611.5.1. CSRF Comes Before Sign-In

The page validates CSRF before it emits auth-signin. That keeps a forged POST from reaching the credential-checking event.

if (!csrf.valid(req, res)) return;

This example is small, but the order matters. If the token is invalid, the page returns immediately, so the submitted username and password are not used for a sign-in attempt.

611.5.2. Choose The Right Identifier

Each password-based sign-in page sets its own auth type. Username uses username, email uses email, and phone uses phone.

req.data.set('type', 'phone');
req.data.set('phone', normalizePhone(req.data.path<string>('phone', '')));

This example comes from the phone sign-in page. It normalizes the phone value before emitting auth-signin, which prevents different phone formats from being treated as unrelated tokens.

611.5.3. Treat Email Variations Separately

Email sign-in supports multiple methods: password, OTP, and magic link. The page reads the posted auth method before choosing which helper to run.
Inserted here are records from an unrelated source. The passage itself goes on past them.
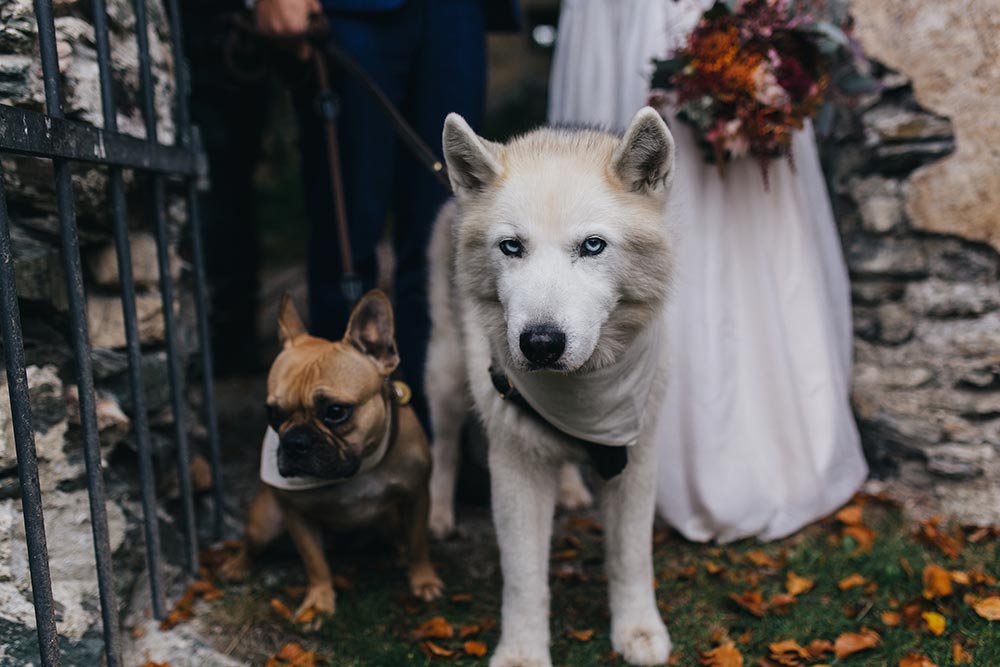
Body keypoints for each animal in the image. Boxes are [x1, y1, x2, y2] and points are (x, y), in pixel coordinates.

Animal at [426, 107, 676, 664]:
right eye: (511, 247)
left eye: (592, 246)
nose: (540, 344)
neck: (584, 392)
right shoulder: (515, 468)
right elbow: (524, 579)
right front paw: (522, 651)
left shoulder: (638, 457)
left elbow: (630, 557)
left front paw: (637, 630)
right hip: (447, 380)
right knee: (444, 446)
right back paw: (438, 513)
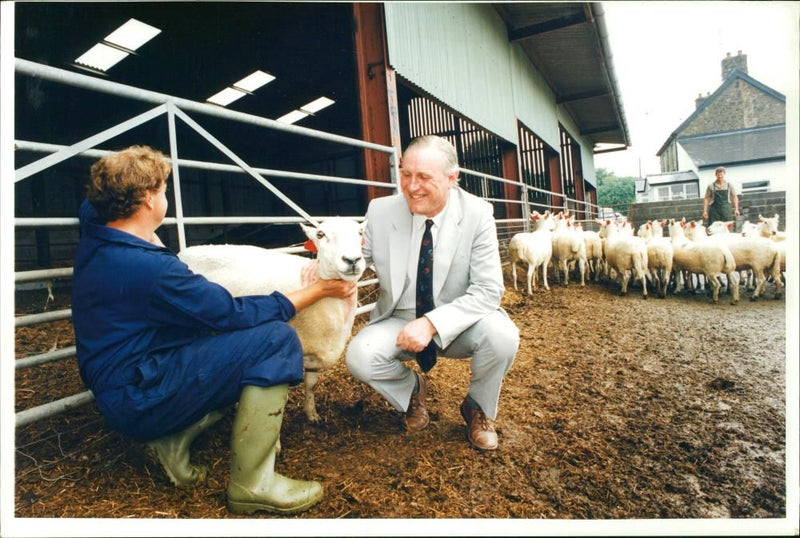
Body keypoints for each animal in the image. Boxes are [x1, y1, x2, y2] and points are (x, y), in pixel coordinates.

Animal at [177, 216, 366, 420]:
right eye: (320, 234)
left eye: (360, 233)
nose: (352, 260)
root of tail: (183, 252)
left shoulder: (315, 354)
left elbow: (311, 385)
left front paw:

const method = req.data.path('auth', 'pass');

if (method === 'pass') {
  await PasswordSignin(req, res, ctx);
} else if (method === 'otp') {
  await OTPSignin(req, res, ctx);
} else if (method === 'magic') {
  await MagicLinkSignin(req, res, ctx);
}

This example is why email sign-in should not be described as only email-and-password. Password sign-in can complete immediately, while OTP and magic-link flows send a challenge first and continue on later routes.

611.6. Verify

Verify sign-in by checking the config, route, event, and session effect in that order. The menu path should match a route registered by the auth plugin, the page should generate a CSRF token, the POST should emit auth-signin, and a successful response should redirect with a session cookie.

Use these source checks when debugging:

config/common.ts
packages/stackpress-session/src/auth/plugin.ts
packages/stackpress-session/src/auth/pages/signin/username.ts
packages/stackpress-session/src/auth/events/signin.ts
packages/stackpress-session/src/auth/AuthActions.ts

These files cover the sign-in chain from app configuration to database verification. If one part looks wrong, trace the flow in order instead of changing the view first.

Next step: Read 612 Sign Up for account creation. Sign-up uses the same auth system, but it creates profile and auth records before the user can sign in.

Learning checkpoint: You should be able to explain why the username page sets type: 'username' before emitting auth-signin. You should also be able to describe the difference between a failed password, an invalid CSRF token, and a successful sign-in redirect.